W ciągu pierwszych trzech miesięcy 2006 r. banki udzieliły około 53 tys. kredytów mieszkaniowych na łączną kwotę 7,1 mld zł. To o 72 proc. więcej niż rok wcześniej. Średnia wartość udzielonego kredytu wyniosła 140 tys. zł.

Ankietowani przez Pentor bankowcy twierdzą, że Polacy będą jeszcze bardziej się zapożyczać. Ponad 80 proc. ankietowanych bankowców zapewnia, że liczba pożyczek gotówkowych, kredytów samochodowych i ratalnych będzie nadal się zwiększać.
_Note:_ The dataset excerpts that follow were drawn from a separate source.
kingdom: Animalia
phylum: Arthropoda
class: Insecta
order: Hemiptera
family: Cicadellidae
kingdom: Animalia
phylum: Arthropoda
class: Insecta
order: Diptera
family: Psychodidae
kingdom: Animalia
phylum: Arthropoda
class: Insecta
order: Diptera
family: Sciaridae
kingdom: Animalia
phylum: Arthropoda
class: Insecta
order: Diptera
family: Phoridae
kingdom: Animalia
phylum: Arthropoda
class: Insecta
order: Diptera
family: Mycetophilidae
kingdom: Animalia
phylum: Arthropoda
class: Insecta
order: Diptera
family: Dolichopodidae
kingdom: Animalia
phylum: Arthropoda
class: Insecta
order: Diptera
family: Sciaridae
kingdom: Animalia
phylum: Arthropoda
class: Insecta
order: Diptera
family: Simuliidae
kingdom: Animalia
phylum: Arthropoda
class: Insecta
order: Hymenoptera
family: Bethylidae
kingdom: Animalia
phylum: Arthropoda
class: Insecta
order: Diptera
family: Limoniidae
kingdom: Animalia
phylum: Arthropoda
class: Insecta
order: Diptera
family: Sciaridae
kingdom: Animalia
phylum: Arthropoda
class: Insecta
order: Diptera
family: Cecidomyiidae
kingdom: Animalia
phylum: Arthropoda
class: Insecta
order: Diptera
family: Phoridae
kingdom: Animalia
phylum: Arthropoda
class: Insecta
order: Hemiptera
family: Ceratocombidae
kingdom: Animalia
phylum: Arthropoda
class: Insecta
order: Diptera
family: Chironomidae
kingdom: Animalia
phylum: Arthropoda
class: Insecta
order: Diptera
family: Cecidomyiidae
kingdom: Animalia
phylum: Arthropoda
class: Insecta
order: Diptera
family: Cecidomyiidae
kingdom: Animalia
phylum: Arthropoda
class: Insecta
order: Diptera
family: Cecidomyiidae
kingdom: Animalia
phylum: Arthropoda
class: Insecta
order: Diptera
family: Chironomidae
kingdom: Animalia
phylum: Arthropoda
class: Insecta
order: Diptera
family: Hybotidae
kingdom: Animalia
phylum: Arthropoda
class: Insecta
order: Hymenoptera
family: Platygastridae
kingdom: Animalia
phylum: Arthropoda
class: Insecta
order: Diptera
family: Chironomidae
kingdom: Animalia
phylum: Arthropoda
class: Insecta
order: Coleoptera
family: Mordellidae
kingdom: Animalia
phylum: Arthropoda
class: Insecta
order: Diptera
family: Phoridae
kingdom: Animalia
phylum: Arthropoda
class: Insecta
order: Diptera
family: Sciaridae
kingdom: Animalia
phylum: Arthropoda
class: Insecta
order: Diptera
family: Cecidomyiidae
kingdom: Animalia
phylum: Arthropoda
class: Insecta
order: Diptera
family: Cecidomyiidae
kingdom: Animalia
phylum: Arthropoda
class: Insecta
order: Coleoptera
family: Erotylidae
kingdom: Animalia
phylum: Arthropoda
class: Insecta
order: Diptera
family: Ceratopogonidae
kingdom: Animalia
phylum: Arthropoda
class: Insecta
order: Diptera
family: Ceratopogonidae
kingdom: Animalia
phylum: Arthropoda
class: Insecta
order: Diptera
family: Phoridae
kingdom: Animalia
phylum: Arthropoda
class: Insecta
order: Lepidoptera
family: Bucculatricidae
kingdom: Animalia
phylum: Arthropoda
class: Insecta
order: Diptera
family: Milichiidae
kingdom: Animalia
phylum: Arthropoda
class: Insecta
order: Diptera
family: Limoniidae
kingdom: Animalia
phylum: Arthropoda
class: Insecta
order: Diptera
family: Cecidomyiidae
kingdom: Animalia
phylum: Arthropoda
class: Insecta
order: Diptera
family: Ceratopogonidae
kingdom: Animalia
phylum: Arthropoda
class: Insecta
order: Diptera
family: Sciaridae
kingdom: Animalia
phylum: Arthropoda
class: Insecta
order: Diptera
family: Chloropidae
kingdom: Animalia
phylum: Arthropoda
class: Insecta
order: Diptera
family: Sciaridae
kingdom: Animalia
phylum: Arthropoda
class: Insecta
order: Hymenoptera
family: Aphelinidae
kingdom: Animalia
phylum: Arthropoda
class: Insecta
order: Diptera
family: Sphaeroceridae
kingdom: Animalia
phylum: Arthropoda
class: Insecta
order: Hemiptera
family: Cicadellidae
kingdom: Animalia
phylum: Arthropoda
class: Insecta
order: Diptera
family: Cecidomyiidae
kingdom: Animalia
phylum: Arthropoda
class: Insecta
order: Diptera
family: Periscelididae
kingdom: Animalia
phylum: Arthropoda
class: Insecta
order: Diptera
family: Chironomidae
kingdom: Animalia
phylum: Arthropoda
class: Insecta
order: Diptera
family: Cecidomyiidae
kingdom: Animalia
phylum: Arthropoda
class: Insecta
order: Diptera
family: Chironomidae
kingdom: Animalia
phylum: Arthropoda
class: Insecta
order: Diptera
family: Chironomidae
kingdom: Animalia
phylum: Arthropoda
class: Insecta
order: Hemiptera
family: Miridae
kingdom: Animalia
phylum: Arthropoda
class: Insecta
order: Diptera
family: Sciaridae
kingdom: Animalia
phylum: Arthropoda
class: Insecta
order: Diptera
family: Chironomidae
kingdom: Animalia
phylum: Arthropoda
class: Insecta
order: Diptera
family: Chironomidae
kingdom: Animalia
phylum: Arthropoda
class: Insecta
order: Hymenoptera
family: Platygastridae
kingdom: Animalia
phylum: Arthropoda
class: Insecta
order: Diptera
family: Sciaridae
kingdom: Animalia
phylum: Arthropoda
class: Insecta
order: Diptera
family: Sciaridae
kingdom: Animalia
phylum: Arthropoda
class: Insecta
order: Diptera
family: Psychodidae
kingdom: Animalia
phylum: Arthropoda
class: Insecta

„Rzeczpospolita” pisze, że mimo to w maju spadł wskaźnik koniunktury bankowej o 3,5 punktu, do 37,4 punktu. – To wina malejących depozytów, zwłaszcza walutowych. Nie ma zagrożeń dla koniunktury bankowej – tłumaczy Eugeniusz Śmiłowski, prezes Pentora. W ponad połowie oddziałów zmalała w ostatnim miesiącu wartość lokat. – Wolimy lokować nasze oszczędności na giełdzie i w funduszach inwestycyjnych. Obligacje nie są już tak popularne – mówi.

Bankowcy uważają, że liczba i wartość zaciąganych kredytów będzie się zwiększać. Wierzą w umocnienie się złotego i poprawę ogólnej sytuacji naszej gospodarki. 86 proc. pytanych przez Pentor bankowców uważa, że nie oddajemy pola zagranicznym bankom i umiemy z nimi konkurować.